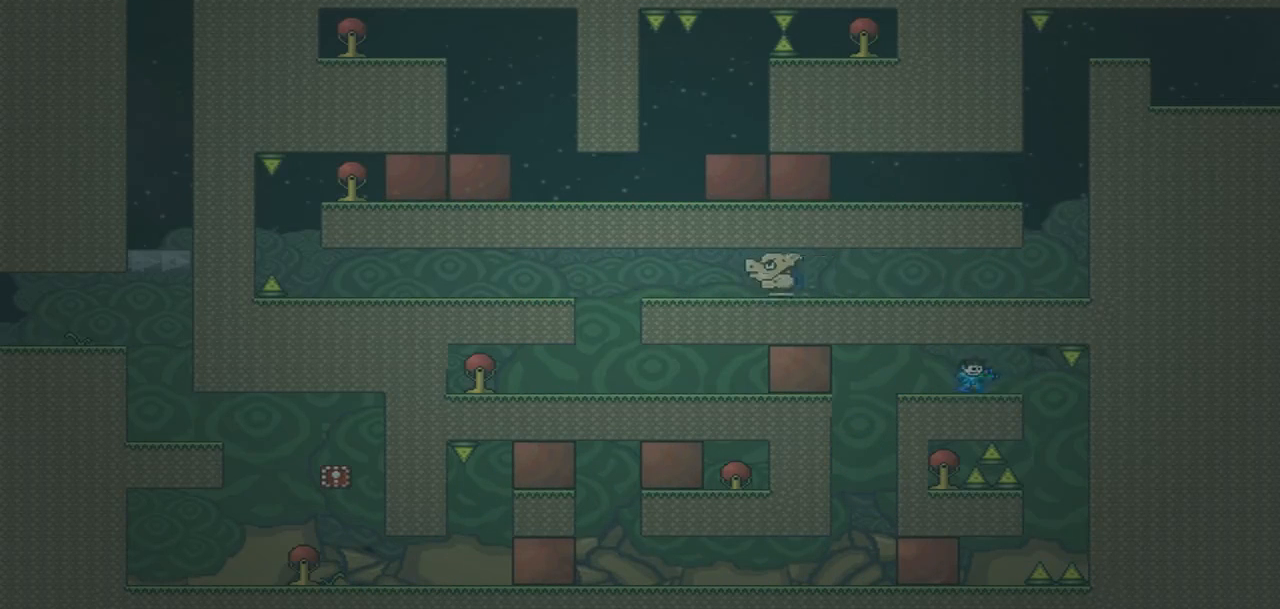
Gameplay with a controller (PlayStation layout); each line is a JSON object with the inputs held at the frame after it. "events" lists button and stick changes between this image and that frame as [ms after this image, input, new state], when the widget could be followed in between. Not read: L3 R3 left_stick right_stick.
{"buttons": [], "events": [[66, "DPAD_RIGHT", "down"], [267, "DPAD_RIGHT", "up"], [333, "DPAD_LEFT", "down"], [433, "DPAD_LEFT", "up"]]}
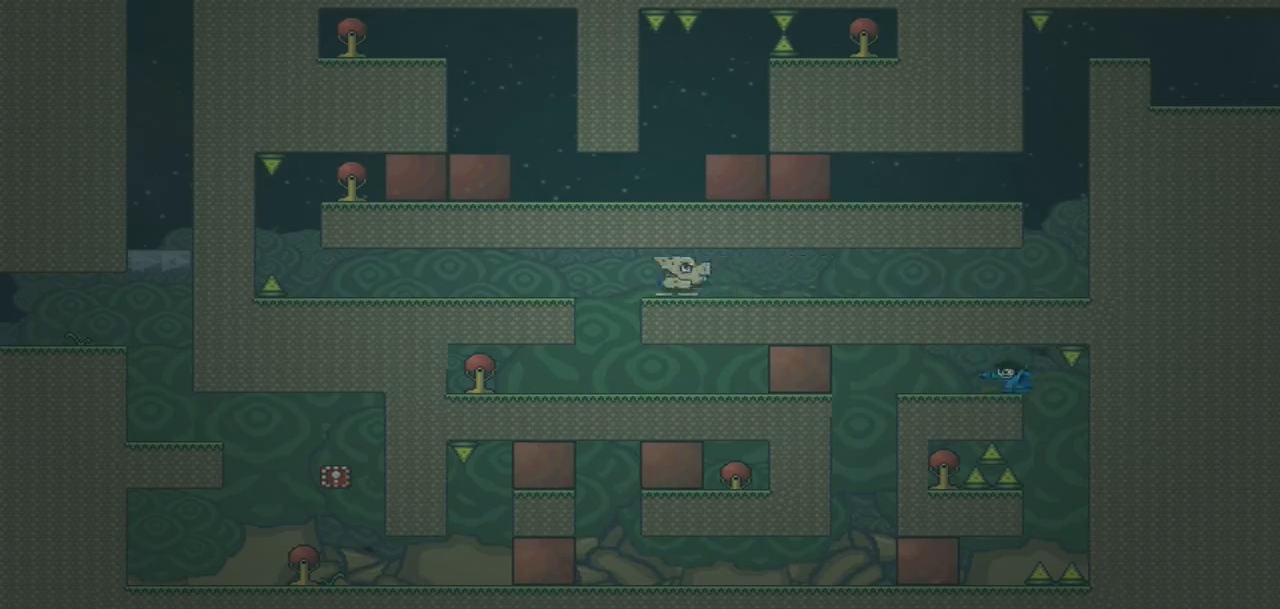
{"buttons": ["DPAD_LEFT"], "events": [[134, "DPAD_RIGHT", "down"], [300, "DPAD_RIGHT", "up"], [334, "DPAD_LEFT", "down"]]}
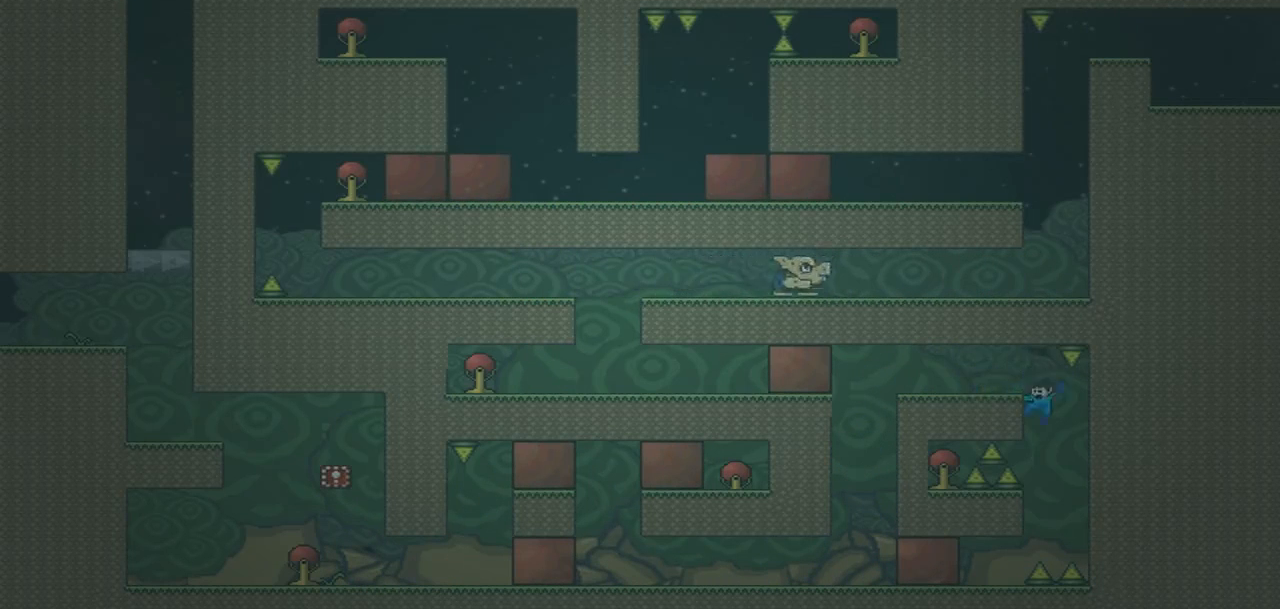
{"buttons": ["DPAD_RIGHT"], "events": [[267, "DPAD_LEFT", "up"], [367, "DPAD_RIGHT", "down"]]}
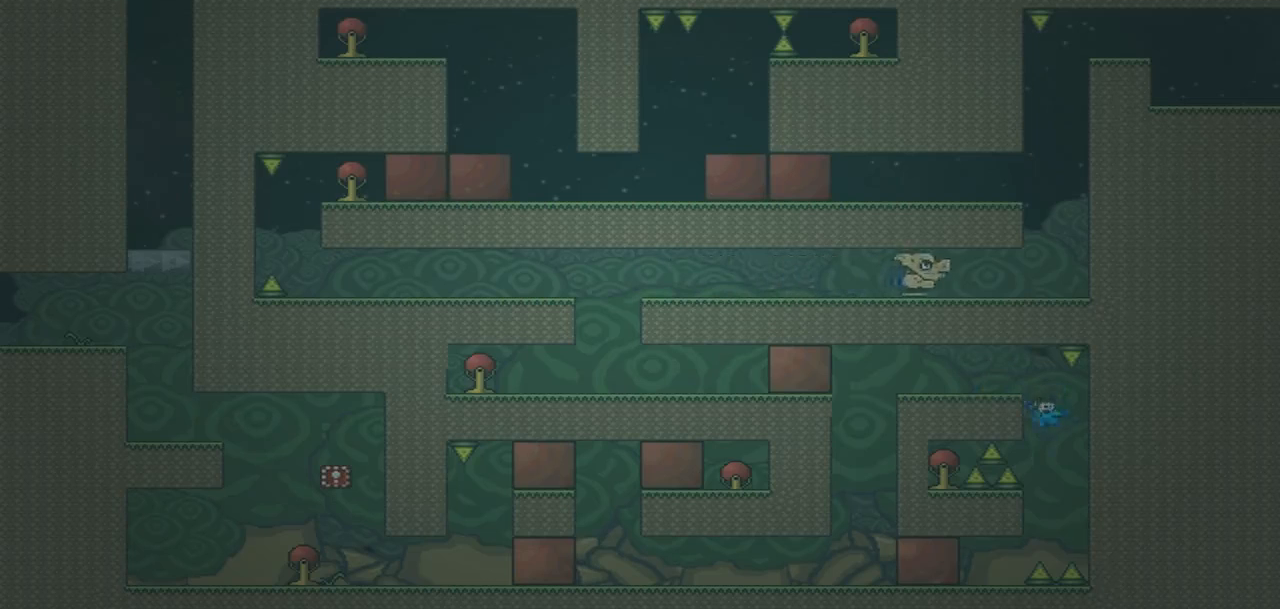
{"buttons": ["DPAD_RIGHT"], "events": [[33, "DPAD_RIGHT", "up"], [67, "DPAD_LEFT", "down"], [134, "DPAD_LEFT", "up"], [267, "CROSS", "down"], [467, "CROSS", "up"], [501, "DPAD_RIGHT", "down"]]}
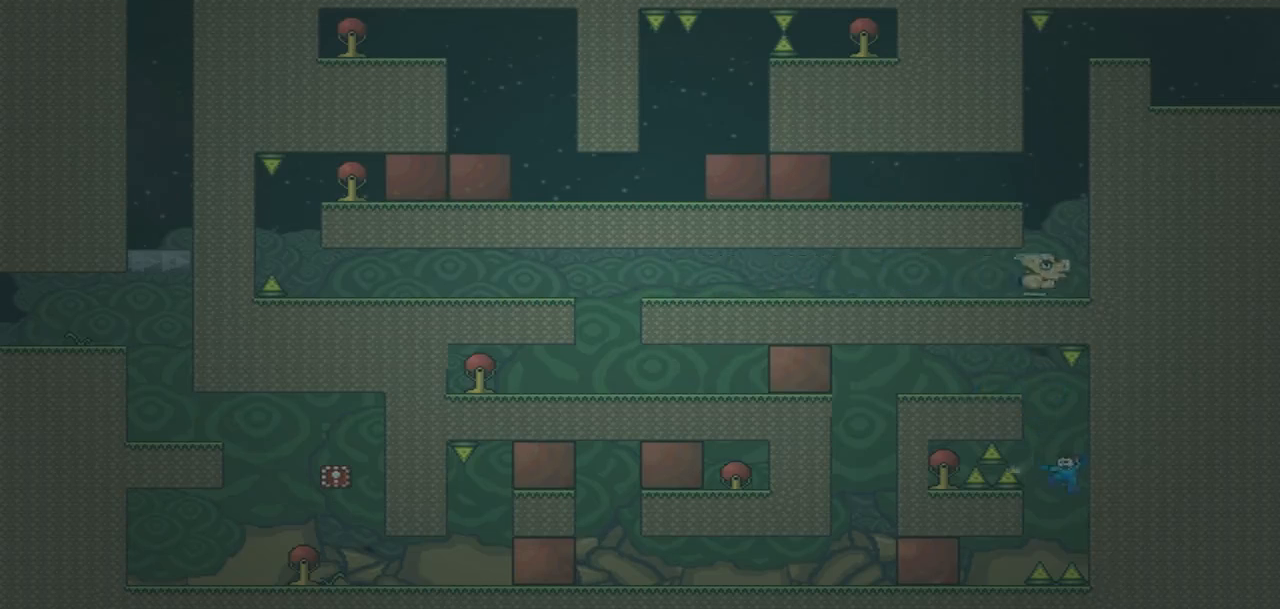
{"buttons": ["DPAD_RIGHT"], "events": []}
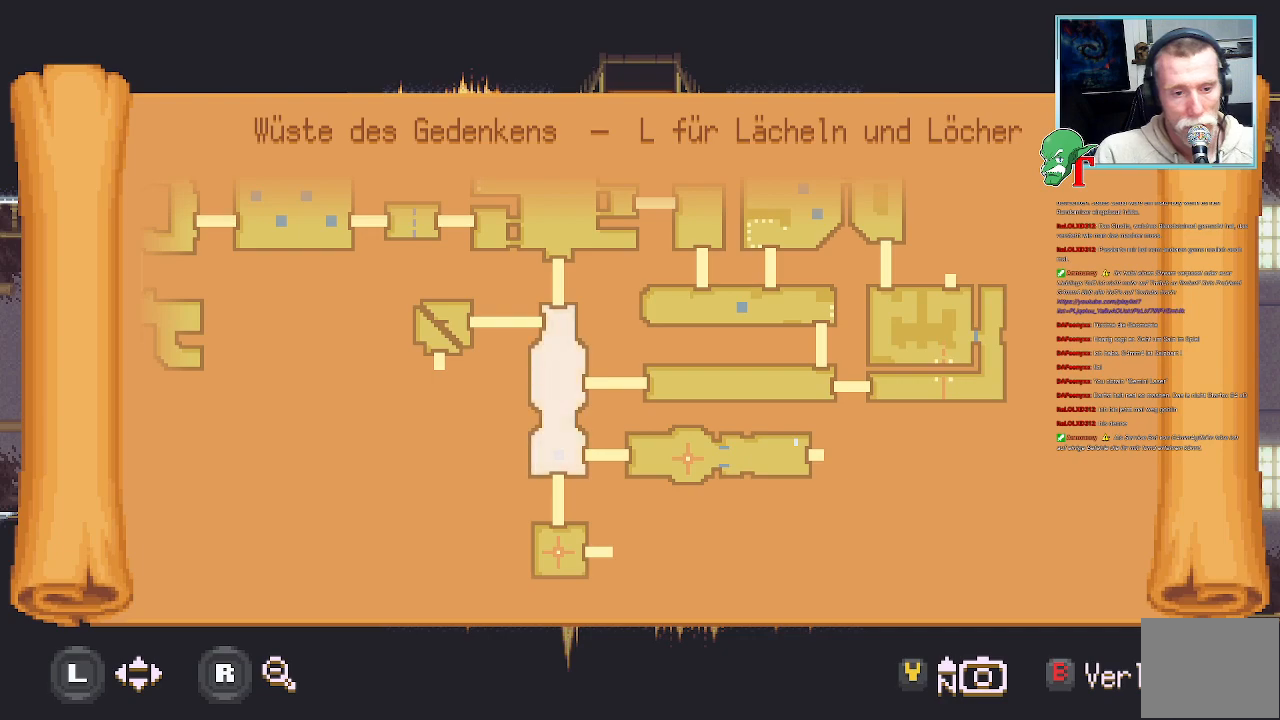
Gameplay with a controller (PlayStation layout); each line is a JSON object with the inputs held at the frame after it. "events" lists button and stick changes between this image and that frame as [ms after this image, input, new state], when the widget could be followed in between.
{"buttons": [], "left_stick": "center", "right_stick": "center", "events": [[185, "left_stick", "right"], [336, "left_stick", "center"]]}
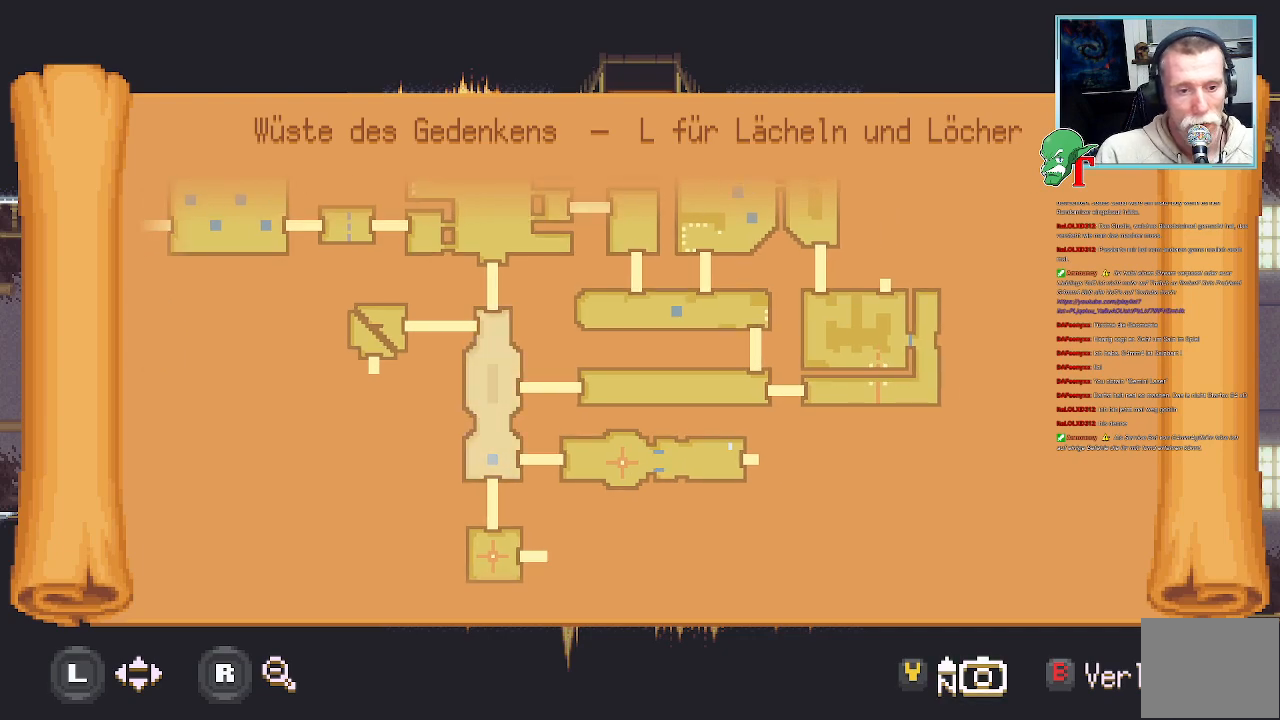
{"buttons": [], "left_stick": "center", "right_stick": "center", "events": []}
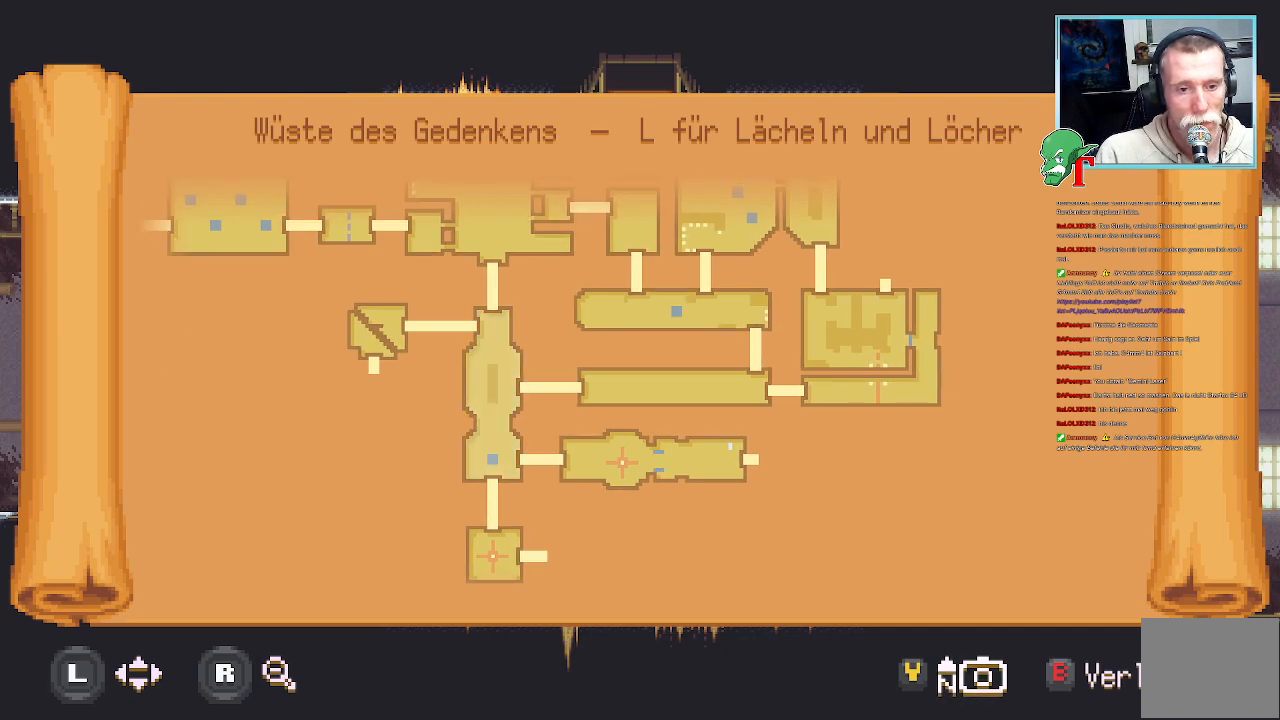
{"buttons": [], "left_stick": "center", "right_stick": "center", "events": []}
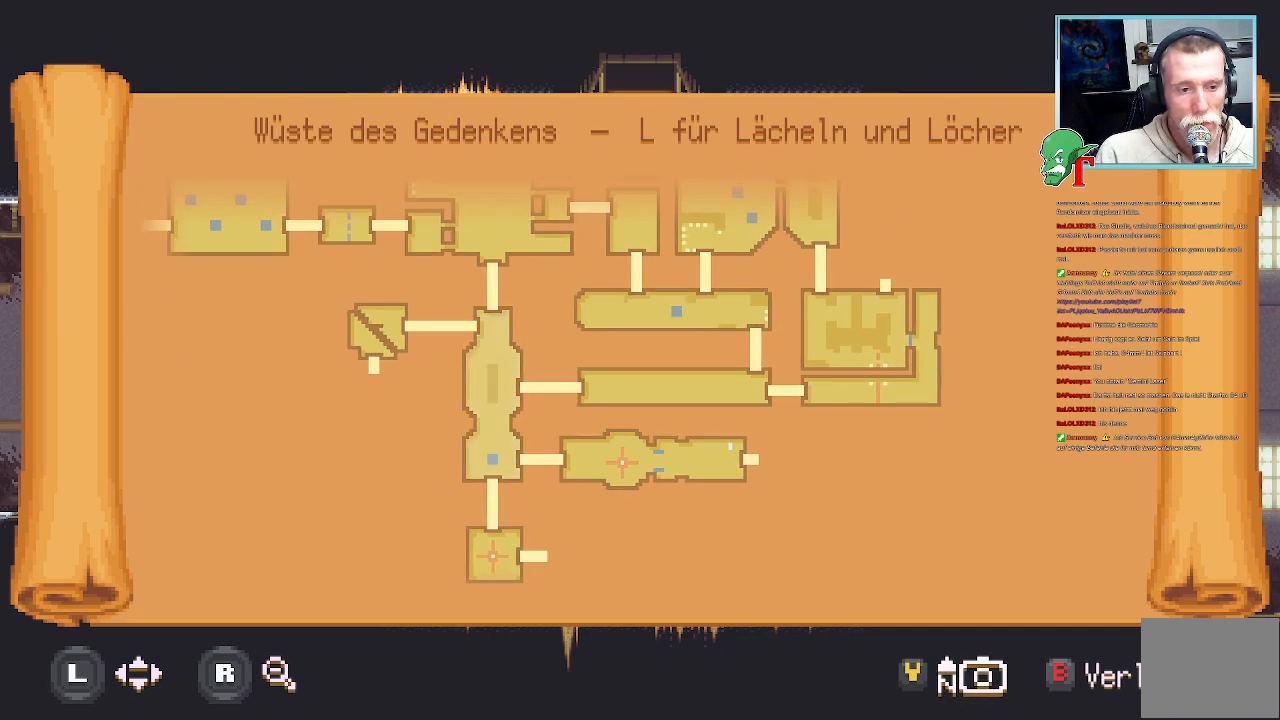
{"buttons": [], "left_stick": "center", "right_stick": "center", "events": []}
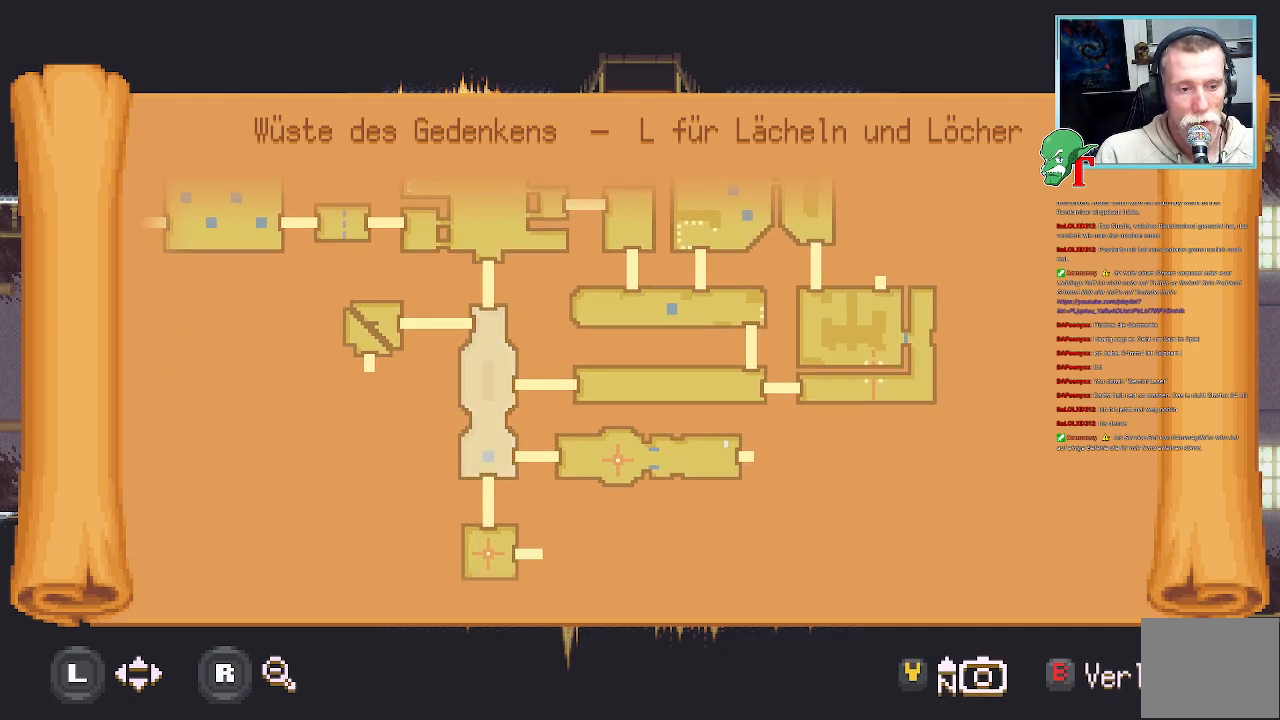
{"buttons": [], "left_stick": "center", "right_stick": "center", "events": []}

-- TASK PROMPT --
Print the material above word for word, and keep the pictures out of it.

-- OUTPUT FOR THIS TASK --
Gameplay with a controller (PlayStation layout); each line is a JSON object with the inputs held at the frame after it. "events" lists button and stick changes between this image and that frame as [ms after this image, input, new state], when the widget could be followed in between. Not read: L3 R3 left_stick right_stick.
{"buttons": [], "events": [[66, "DPAD_RIGHT", "down"], [267, "DPAD_RIGHT", "up"], [333, "DPAD_LEFT", "down"], [433, "DPAD_LEFT", "up"]]}
{"buttons": ["DPAD_LEFT"], "events": [[134, "DPAD_RIGHT", "down"], [300, "DPAD_RIGHT", "up"], [334, "DPAD_LEFT", "down"]]}
{"buttons": ["DPAD_RIGHT"], "events": [[267, "DPAD_LEFT", "up"], [367, "DPAD_RIGHT", "down"]]}
{"buttons": ["DPAD_RIGHT"], "events": [[33, "DPAD_RIGHT", "up"], [67, "DPAD_LEFT", "down"], [134, "DPAD_LEFT", "up"], [267, "CROSS", "down"], [467, "CROSS", "up"], [501, "DPAD_RIGHT", "down"]]}
{"buttons": ["DPAD_RIGHT"], "events": []}
Gameplay with a controller (PlayStation layout); each line is a JSON object with the inputs held at the frame after it. "events" lists button and stick changes between this image and that frame as [ms after this image, input, new state], when the widget could be followed in between.
{"buttons": [], "left_stick": "center", "right_stick": "center", "events": [[185, "left_stick", "right"], [336, "left_stick", "center"]]}
{"buttons": [], "left_stick": "center", "right_stick": "center", "events": []}
{"buttons": [], "left_stick": "center", "right_stick": "center", "events": []}
{"buttons": [], "left_stick": "center", "right_stick": "center", "events": []}
{"buttons": [], "left_stick": "center", "right_stick": "center", "events": []}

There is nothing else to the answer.